Transcribe the text of every item below, line by line, keeping each character and line break unchanged.
** Opening DATA UNDER STUDY block **
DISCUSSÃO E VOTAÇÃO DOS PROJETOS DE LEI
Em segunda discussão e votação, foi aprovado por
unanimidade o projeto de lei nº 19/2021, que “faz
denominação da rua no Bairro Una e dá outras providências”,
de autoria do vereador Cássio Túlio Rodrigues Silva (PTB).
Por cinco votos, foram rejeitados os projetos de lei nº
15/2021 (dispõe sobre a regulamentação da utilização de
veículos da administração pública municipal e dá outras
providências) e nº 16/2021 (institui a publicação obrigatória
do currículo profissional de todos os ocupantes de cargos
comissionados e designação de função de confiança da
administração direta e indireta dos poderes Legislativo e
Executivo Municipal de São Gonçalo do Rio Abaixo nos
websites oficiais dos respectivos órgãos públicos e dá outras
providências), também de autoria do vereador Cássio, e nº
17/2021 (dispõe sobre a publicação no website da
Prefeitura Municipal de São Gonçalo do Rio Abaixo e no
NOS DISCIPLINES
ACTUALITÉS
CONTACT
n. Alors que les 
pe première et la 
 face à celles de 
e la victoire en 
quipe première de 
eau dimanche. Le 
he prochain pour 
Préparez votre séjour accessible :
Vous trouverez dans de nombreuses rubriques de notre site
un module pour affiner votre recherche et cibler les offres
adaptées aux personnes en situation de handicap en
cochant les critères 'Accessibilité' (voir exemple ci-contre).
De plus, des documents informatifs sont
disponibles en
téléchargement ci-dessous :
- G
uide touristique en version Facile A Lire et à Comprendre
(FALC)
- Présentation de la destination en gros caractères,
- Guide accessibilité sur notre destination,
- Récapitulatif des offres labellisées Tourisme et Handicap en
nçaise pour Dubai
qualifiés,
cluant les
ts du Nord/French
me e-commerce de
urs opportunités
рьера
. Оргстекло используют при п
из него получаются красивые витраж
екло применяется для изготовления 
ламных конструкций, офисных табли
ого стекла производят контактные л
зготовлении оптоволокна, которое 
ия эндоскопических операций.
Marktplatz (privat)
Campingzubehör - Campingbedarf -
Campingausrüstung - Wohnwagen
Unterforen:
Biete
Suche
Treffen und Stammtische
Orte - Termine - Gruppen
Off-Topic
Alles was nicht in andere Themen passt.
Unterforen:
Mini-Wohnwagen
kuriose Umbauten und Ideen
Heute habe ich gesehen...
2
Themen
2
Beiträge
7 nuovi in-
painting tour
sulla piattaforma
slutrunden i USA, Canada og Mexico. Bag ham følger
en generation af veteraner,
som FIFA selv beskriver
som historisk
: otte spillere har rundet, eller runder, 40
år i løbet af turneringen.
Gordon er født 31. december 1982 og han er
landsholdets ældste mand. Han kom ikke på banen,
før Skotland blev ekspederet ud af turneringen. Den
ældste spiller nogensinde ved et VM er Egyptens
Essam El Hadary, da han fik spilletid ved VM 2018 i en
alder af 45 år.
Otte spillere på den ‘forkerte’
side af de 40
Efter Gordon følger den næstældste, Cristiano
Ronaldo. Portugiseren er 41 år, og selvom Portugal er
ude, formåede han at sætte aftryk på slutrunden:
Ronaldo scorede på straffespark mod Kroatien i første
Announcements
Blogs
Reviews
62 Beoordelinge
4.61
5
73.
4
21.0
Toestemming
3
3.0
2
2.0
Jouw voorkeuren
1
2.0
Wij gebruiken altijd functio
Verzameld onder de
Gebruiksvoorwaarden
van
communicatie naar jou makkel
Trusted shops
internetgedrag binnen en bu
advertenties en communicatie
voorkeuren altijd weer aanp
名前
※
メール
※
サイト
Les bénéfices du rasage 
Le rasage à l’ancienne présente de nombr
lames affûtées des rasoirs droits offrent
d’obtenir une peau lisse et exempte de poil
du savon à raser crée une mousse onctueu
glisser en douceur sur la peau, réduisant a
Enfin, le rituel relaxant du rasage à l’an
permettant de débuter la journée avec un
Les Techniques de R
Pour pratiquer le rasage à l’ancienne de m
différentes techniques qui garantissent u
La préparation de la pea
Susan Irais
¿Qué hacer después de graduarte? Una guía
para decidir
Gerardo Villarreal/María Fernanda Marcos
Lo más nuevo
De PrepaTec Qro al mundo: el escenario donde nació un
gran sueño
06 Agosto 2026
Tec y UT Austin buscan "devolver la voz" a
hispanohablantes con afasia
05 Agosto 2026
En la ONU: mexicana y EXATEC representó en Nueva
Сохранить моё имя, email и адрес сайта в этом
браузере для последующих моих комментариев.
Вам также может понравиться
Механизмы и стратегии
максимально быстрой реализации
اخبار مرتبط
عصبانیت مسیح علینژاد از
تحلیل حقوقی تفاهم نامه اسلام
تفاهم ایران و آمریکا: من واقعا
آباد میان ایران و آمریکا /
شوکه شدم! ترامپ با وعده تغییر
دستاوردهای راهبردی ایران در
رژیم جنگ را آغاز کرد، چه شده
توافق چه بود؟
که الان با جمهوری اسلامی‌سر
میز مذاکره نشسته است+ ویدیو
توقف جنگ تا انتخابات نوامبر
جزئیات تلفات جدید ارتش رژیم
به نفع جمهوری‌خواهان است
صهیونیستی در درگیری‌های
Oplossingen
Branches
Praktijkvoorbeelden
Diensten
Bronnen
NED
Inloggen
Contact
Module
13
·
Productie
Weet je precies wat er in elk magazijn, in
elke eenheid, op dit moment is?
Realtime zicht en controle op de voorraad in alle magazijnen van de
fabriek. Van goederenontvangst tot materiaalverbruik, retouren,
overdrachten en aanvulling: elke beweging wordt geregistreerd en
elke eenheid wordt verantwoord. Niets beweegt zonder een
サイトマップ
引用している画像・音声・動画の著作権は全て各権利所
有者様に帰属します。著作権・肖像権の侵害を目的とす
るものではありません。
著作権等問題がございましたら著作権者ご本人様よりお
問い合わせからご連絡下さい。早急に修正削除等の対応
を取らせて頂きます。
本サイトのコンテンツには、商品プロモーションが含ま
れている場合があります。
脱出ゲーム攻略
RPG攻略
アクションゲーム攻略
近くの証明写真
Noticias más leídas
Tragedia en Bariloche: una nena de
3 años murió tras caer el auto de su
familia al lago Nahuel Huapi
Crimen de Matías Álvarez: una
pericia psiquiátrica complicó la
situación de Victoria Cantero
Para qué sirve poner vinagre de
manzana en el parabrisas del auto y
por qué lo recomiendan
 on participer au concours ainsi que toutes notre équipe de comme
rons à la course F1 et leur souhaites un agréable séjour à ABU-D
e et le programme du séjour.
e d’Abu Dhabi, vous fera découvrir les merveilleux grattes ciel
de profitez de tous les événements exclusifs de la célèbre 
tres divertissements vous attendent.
** Closing DATA UNDER STUDY block **
OUTPUT FOR THIS TASK:
DISCUSSÃO E VOTAÇÃO DOS PROJETOS DE LEI
Em segunda discussão e votação, foi aprovado por
unanimidade o projeto de lei nº 19/2021, que “faz
denominação da rua no Bairro Una e dá outras providências”,
de autoria do vereador Cássio Túlio Rodrigues Silva (PTB).
Por cinco votos, foram rejeitados os projetos de lei nº
15/2021 (dispõe sobre a regulamentação da utilização de
veículos da administração pública municipal e dá outras
providências) e nº 16/2021 (institui a publicação obrigatória
do currículo profissional de todos os ocupantes de cargos
comissionados e designação de função de confiança da
administração direta e indireta dos poderes Legislativo e
Executivo Municipal de São Gonçalo do Rio Abaixo nos
websites oficiais dos respectivos órgãos públicos e dá outras
providências), também de autoria do vereador Cássio, e nº
17/2021 (dispõe sobre a publicação no website da
Prefeitura Municipal de São Gonçalo do Rio Abaixo e no
NOS DISCIPLINES
ACTUALITÉS
CONTACT
n. Alors que les 
pe première et la 
 face à celles de 
e la victoire en 
quipe première de 
eau dimanche. Le 
he prochain pour 
Préparez votre séjour accessible :
Vous trouverez dans de nombreuses rubriques de notre site
un module pour affiner votre recherche et cibler les offres
adaptées aux personnes en situation de handicap en
cochant les critères 'Accessibilité' (voir exemple ci-contre).
De plus, des documents informatifs sont
disponibles en
téléchargement ci-dessous :
- G
uide touristique en version Facile A Lire et à Comprendre
(FALC)
- Présentation de la destination en gros caractères,
- Guide accessibilité sur notre destination,
- Récapitulatif des offres labellisées Tourisme et Handicap en
nçaise pour Dubai
qualifiés,
cluant les
ts du Nord/French
me e-commerce de
urs opportunités
рьера
. Оргстекло используют при п
из него получаются красивые витраж
екло применяется для изготовления 
ламных конструкций, офисных табли
ого стекла производят контактные л
зготовлении оптоволокна, которое 
ия эндоскопических операций.
Marktplatz (privat)
Campingzubehör - Campingbedarf -
Campingausrüstung - Wohnwagen
Unterforen:
Biete
Suche
Treffen und Stammtische
Orte - Termine - Gruppen
Off-Topic
Alles was nicht in andere Themen passt.
Unterforen:
Mini-Wohnwagen
kuriose Umbauten und Ideen
Heute habe ich gesehen...
2
Themen
2
Beiträge
7 nuovi in-
painting tour
sulla piattaforma
slutrunden i USA, Canada og Mexico. Bag ham følger
en generation af veteraner,
som FIFA selv beskriver
som historisk
: otte spillere har rundet, eller runder, 40
år i løbet af turneringen.
Gordon er født 31. december 1982 og han er
landsholdets ældste mand. Han kom ikke på banen,
før Skotland blev ekspederet ud af turneringen. Den
ældste spiller nogensinde ved et VM er Egyptens
Essam El Hadary, da han fik spilletid ved VM 2018 i en
alder af 45 år.
Otte spillere på den ‘forkerte’
side af de 40
Efter Gordon følger den næstældste, Cristiano
Ronaldo. Portugiseren er 41 år, og selvom Portugal er
ude, formåede han at sætte aftryk på slutrunden:
Ronaldo scorede på straffespark mod Kroatien i første
Announcements
Blogs
Reviews
62 Beoordelinge
4.61
5
73.
4
21.0
Toestemming
3
3.0
2
2.0
Jouw voorkeuren
1
2.0
Wij gebruiken altijd functio
Verzameld onder de
Gebruiksvoorwaarden
van
communicatie naar jou makkel
Trusted shops
internetgedrag binnen en bu
advertenties en communicatie
voorkeuren altijd weer aanp
名前
※
メール
※
サイト
Les bénéfices du rasage 
Le rasage à l’ancienne présente de nombr
lames affûtées des rasoirs droits offrent
d’obtenir une peau lisse et exempte de poil
du savon à raser crée une mousse onctueu
glisser en douceur sur la peau, réduisant a
Enfin, le rituel relaxant du rasage à l’an
permettant de débuter la journée avec un
Les Techniques de R
Pour pratiquer le rasage à l’ancienne de m
différentes techniques qui garantissent u
La préparation de la pea
Susan Irais
¿Qué hacer después de graduarte? Una guía
para decidir
Gerardo Villarreal/María Fernanda Marcos
Lo más nuevo
De PrepaTec Qro al mundo: el escenario donde nació un
gran sueño
06 Agosto 2026
Tec y UT Austin buscan "devolver la voz" a
hispanohablantes con afasia
05 Agosto 2026
En la ONU: mexicana y EXATEC representó en Nueva
Сохранить моё имя, email и адрес сайта в этом
браузере для последующих моих комментариев.
Вам также может понравиться
Механизмы и стратегии
максимально быстрой реализации
اخبار مرتبط
عصبانیت مسیح علینژاد از
تحلیل حقوقی تفاهم نامه اسلام
تفاهم ایران و آمریکا: من واقعا
آباد میان ایران و آمریکا /
شوکه شدم! ترامپ با وعده تغییر
دستاوردهای راهبردی ایران در
رژیم جنگ را آغاز کرد، چه شده
توافق چه بود؟
که الان با جمهوری اسلامی‌سر
میز مذاکره نشسته است+ ویدیو
توقف جنگ تا انتخابات نوامبر
جزئیات تلفات جدید ارتش رژیم
به نفع جمهوری‌خواهان است
صهیونیستی در درگیری‌های
Oplossingen
Branches
Praktijkvoorbeelden
Diensten
Bronnen
NED
Inloggen
Contact
Module
13
·
Productie
Weet je precies wat er in elk magazijn, in
elke eenheid, op dit moment is?
Realtime zicht en controle op de voorraad in alle magazijnen van de
fabriek. Van goederenontvangst tot materiaalverbruik, retouren,
overdrachten en aanvulling: elke beweging wordt geregistreerd en
elke eenheid wordt verantwoord. Niets beweegt zonder een
サイトマップ
引用している画像・音声・動画の著作権は全て各権利所
有者様に帰属します。著作権・肖像権の侵害を目的とす
るものではありません。
著作権等問題がございましたら著作権者ご本人様よりお
問い合わせからご連絡下さい。早急に修正削除等の対応
を取らせて頂きます。
本サイトのコンテンツには、商品プロモーションが含ま
れている場合があります。
脱出ゲーム攻略
RPG攻略
アクションゲーム攻略
近くの証明写真
Noticias más leídas
Tragedia en Bariloche: una nena de
3 años murió tras caer el auto de su
familia al lago Nahuel Huapi
Crimen de Matías Álvarez: una
pericia psiquiátrica complicó la
situación de Victoria Cantero
Para qué sirve poner vinagre de
manzana en el parabrisas del auto y
por qué lo recomiendan
 on participer au concours ainsi que toutes notre équipe de comme
rons à la course F1 et leur souhaites un agréable séjour à ABU-D
e et le programme du séjour.
e d’Abu Dhabi, vous fera découvrir les merveilleux grattes ciel
de profitez de tous les événements exclusifs de la célèbre 
tres divertissements vous attendent.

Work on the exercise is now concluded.